Dockstore tools and workflows can also be run through a number of online services that we’re going to loosely call “commercial batch services.” These services share the following characteristics: they spin up the underlying infrastructure and run commands, often in Docker containers, while freeing you from running the batch computing software yourself. While not having any understanding of CWL, these services can be used naively to run tools and workflows, and in a more sophisticated way to implement a CWL-compatible workflow engine.
Google Pipeline and DataBiosphere dsub are also worth a look. In particular, both Google Genomics Pipelines and dsub provide tutorials on how to run (Dockstore!) tools if you have some knowledge on how to construct the command-line for a tool yourself.
Consonance pre-dates Dockstore and was the framework used to run much of the data analysis for the PCAWG project by running Seqware workflows. Documentation for this incarnation of Dockstore can be found at Working with PanCancer Data on AWS and ICGC on AWS.

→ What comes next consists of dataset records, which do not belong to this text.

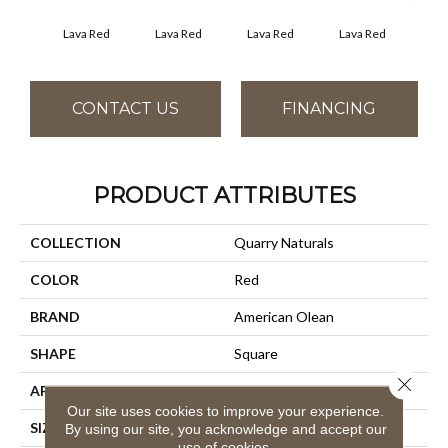
Fir
Lava Red
Lava Red
Lava Red
Lava Red
CONTACT US
FINANCING
PRODUCT ATTRIBUTES
COLLECTION
Quarry Naturals
COLOR
Red
BRAND
American Olean
SHAPE
Square
Close 
APPLICATION
Residential
Our site uses cookies to improve your experience.
SIZE
6X6
By using our site, you acknowledge and accept our
use of cookies.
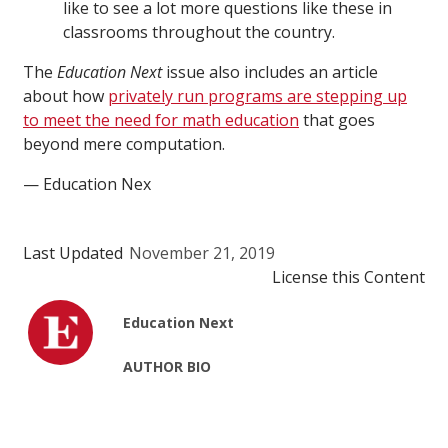
like to see a lot more questions like these in
classrooms throughout the country.
The
Education Next
issue also includes an article
about how
privately run programs are stepping up
to meet the need for math education
that goes
beyond mere computation.
— Education Nex
Last Updated
November 21, 2019
License this Content
Education Next
AUTHOR BIO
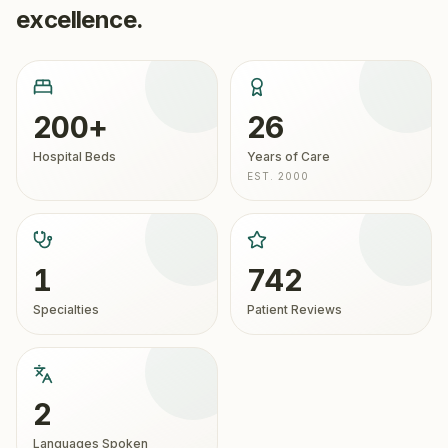
excellence.
200+
26
Hospital Beds
Years of Care
EST. 2000
1
742
Specialties
Patient Reviews
2
Languages Spoken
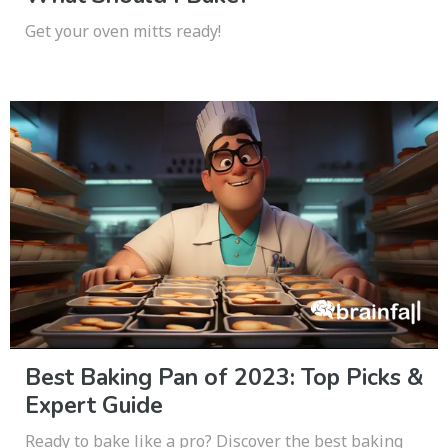
Get your oven mitts ready!
Best Baking Pan of 2023: Top Picks &
Expert Guide
Ready to bake like a pro? Discover the best baking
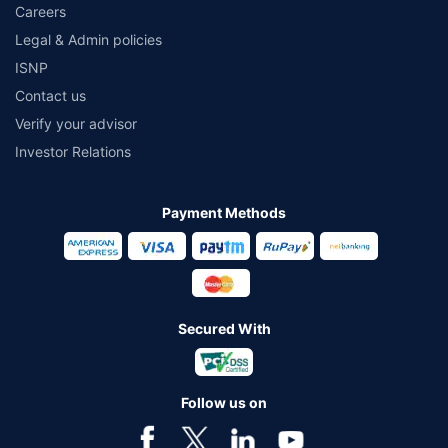
Careers
Legal & Admin policies
ISNP
Contact us
Verify your advisor
Investor Relations
Payment Methods
Secured With
Follow us on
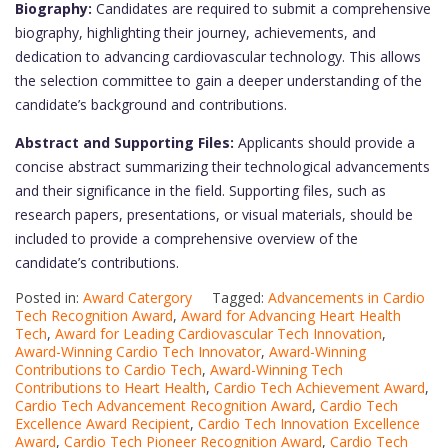
Biography:
Candidates are required to submit a comprehensive
biography, highlighting their journey, achievements, and
dedication to advancing cardiovascular technology. This allows
the selection committee to gain a deeper understanding of the
candidate’s background and contributions.
Abstract and Supporting Files:
Applicants should provide a
concise abstract summarizing their technological advancements
and their significance in the field. Supporting files, such as
research papers, presentations, or visual materials, should be
included to provide a comprehensive overview of the
candidate’s contributions.
Posted in:
Award Catergory
Tagged:
Advancements in Cardio
Tech Recognition Award
,
Award for Advancing Heart Health
Tech
,
Award for Leading Cardiovascular Tech Innovation
,
Award-Winning Cardio Tech Innovator
,
Award-Winning
Contributions to Cardio Tech
,
Award-Winning Tech
Contributions to Heart Health
,
Cardio Tech Achievement Award
,
Cardio Tech Advancement Recognition Award
,
Cardio Tech
Excellence Award Recipient
,
Cardio Tech Innovation Excellence
Award
,
Cardio Tech Pioneer Recognition Award
,
Cardio Tech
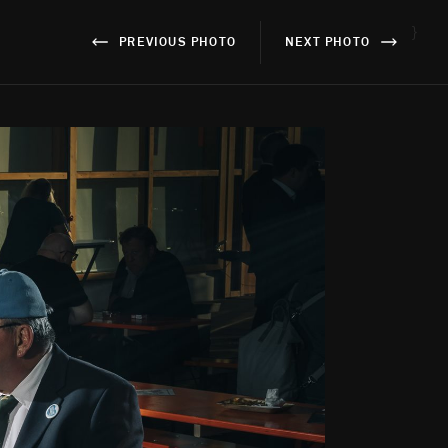
}
PREVIOUS PHOTO
NEXT PHOTO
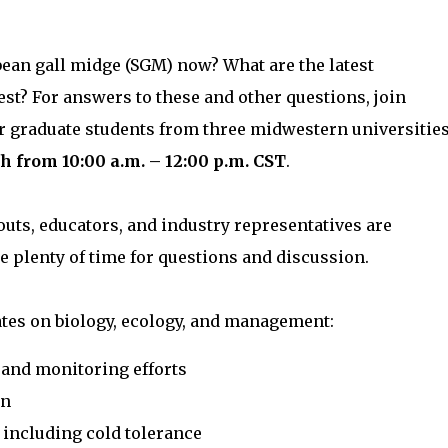
bean gall midge (SGM) now? What are the latest
t? For answers to these and other questions, join
r graduate students from three midwestern universitie
h from 10:00 a.m. – 12:00 p.m. CST
.
uts, educators, and industry representatives are
e plenty of time for questions and discussion.
ates on biology, ecology, and management:
 and monitoring efforts
on
 including cold tolerance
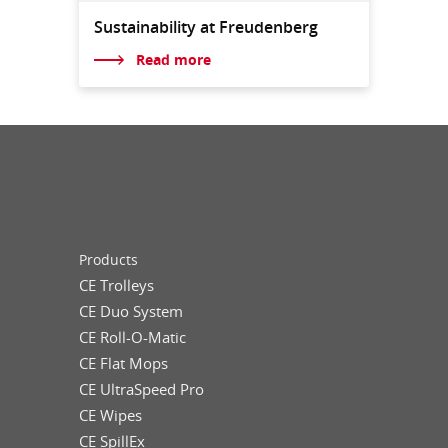
Sustainability at Freudenberg
Read more
Products
CE Trolleys
CE Duo System
CE Roll-O-Matic
CE Flat Mops
CE UltraSpeed Pro
CE Wipes
CE SpillEx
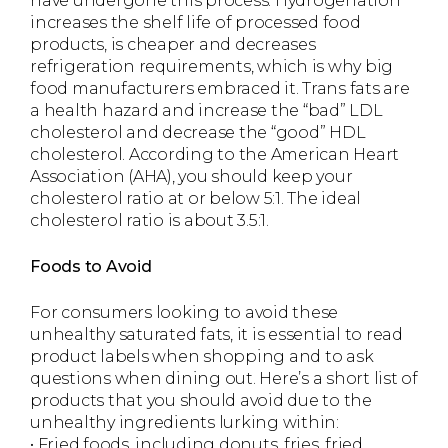
have undergone this process. Hydrogenation
increases the shelf life of processed food
products, is cheaper and decreases
refrigeration requirements, which is why big
food manufacturers embraced it. Trans fats are
a health hazard and increase the “bad” LDL
cholesterol and decrease the “good” HDL
cholesterol. According to the American Heart
Association (AHA), you should keep your
cholesterol ratio at or below 5:1. The ideal
cholesterol ratio is about 3.5:1.
Foods to Avoid
For consumers looking to avoid these
unhealthy saturated fats, it is essential to read
product labels when shopping and to ask
questions when dining out. Here’s a short list of
products that you should avoid due to the
unhealthy ingredients lurking within:
• Fried foods, including donuts, fries, fried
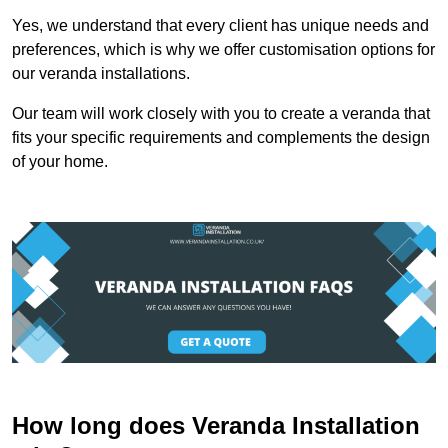
Yes, we understand that every client has unique needs and
preferences, which is why we offer customisation options for
our veranda installations.
Our team will work closely with you to create a veranda that
fits your specific requirements and complements the design
of your home.
How long does Veranda Installation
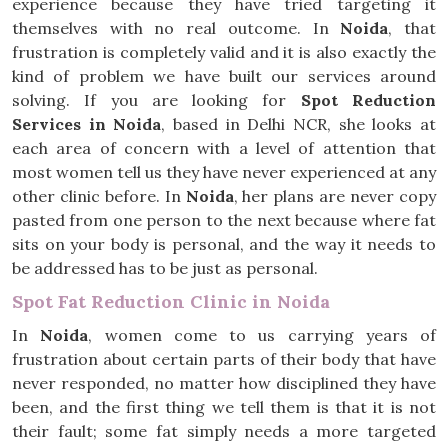
experience because they have tried targeting it
themselves with no real outcome. In
Noida
, that
frustration is completely valid and it is also exactly the
kind of problem we have built our services around
solving. If you are looking for
Spot Reduction
Services in Noida
, based in Delhi NCR, she looks at
each area of concern with a level of attention that
most women tell us they have never experienced at any
other clinic before. In
Noida
, her plans are never copy
pasted from one person to the next because where fat
sits on your body is personal, and the way it needs to
be addressed has to be just as personal.
Spot Fat Reduction Clinic in Noida
In
Noida
, women come to us carrying years of
frustration about certain parts of their body that have
never responded, no matter how disciplined they have
been, and the first thing we tell them is that it is not
their fault; some fat simply needs a more targeted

Consonance has subsequently been updated to run Dockstore tools and has also been adopted at the UCSC Genomics Institute for this purpose. Also, using cwltool under-the-hood to provide CWL compatibility, Consonance provides DIY open-source support for provisioning AWS VMs and starting CWL tasks. We recommend having some knowledge of AWS EC2 before attempting this route.
Consonance’s strategy is to provision either on-demand VMs or spot priced VMs depending on cost, and delegates runs of CWL tools to these provisioned VMs with one tool executing per VM. A Java-based web service and RabbitMQ provide for communication between workers and the launcher, while an Ansible playbook is used to setup workers for execution.